To do:
Every line from the one holding "Table 2. Median" through the one holding "Table 2. Chemical" in the data below must be returned exactly, both ends included, with pictures left out and nothing else added.

Supplied information:
★ ★ ★

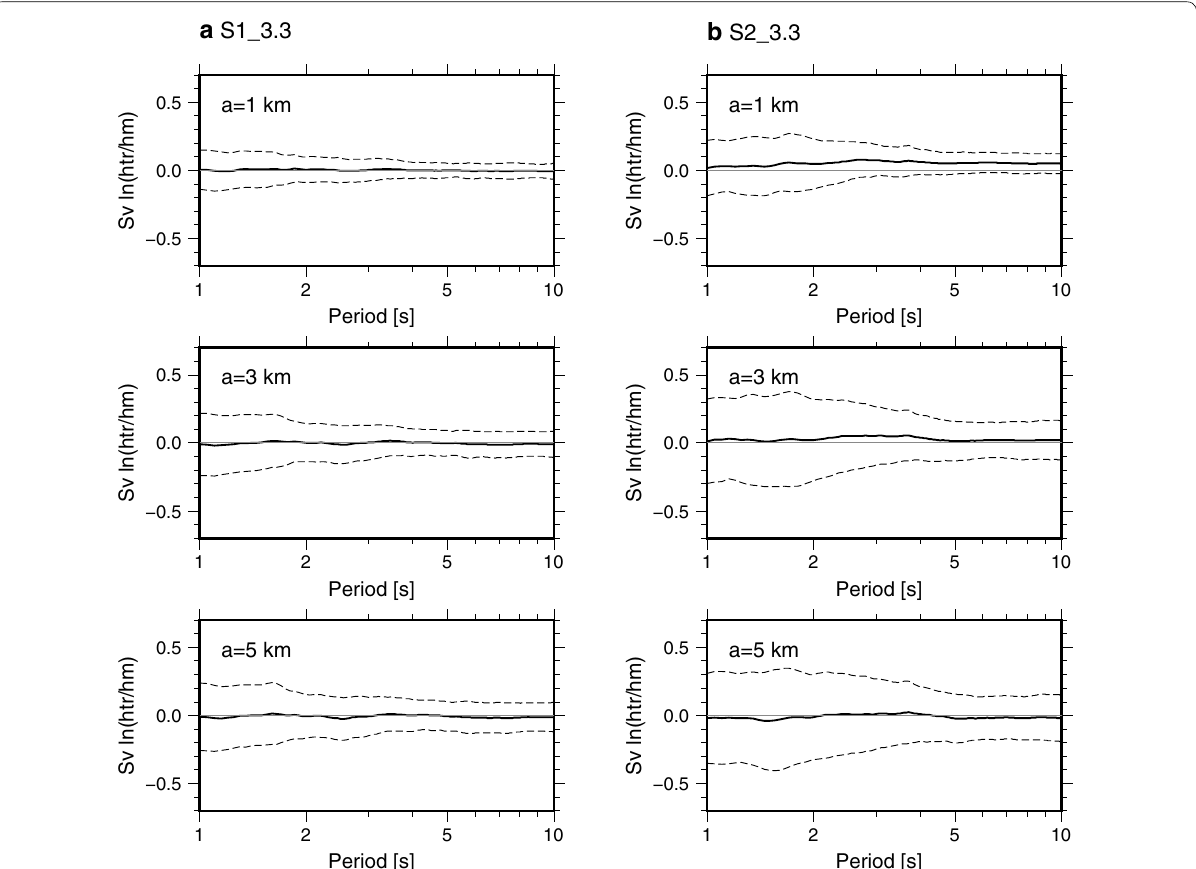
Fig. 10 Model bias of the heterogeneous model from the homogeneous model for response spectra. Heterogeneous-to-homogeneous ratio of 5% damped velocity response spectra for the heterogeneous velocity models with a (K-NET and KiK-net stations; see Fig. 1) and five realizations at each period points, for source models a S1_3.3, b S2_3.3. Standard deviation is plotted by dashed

★ ★ ★

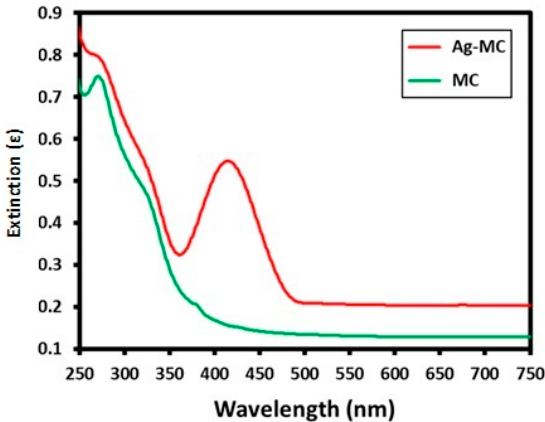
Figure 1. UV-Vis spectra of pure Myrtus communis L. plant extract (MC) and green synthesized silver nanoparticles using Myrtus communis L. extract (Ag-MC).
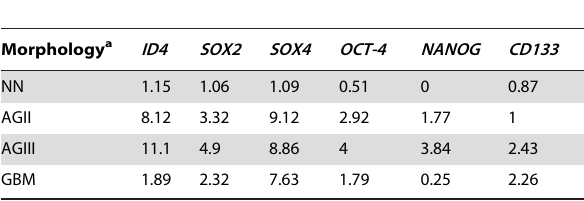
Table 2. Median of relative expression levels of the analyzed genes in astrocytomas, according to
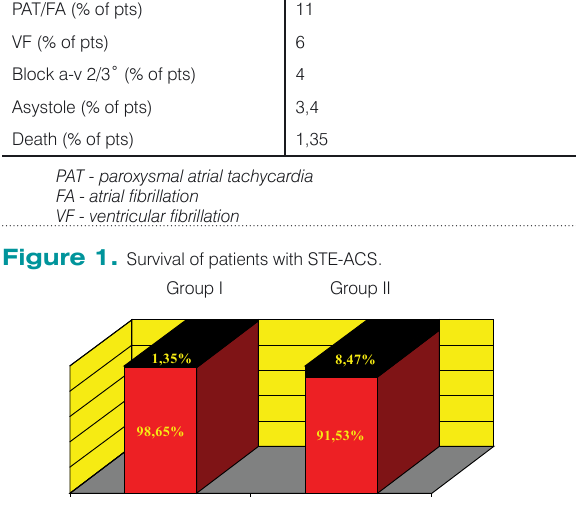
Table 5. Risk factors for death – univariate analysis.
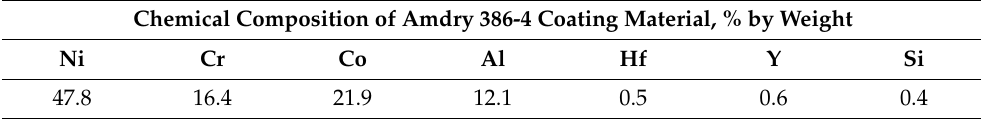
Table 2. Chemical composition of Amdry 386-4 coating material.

★ ★ ★

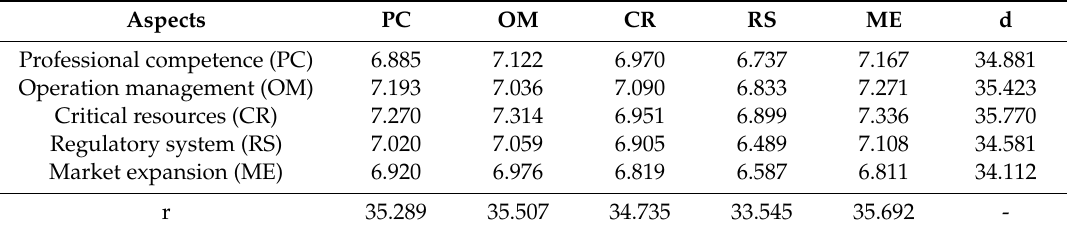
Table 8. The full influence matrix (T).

★ ★ ★

Solved exercise:
Table 2. Median of relative expression levels of the analyzed genes in astrocytomas, according to
Table 5. Risk factors for death – univariate analysis.
Table 2. Chemical composition of Amdry 386-4 coating material.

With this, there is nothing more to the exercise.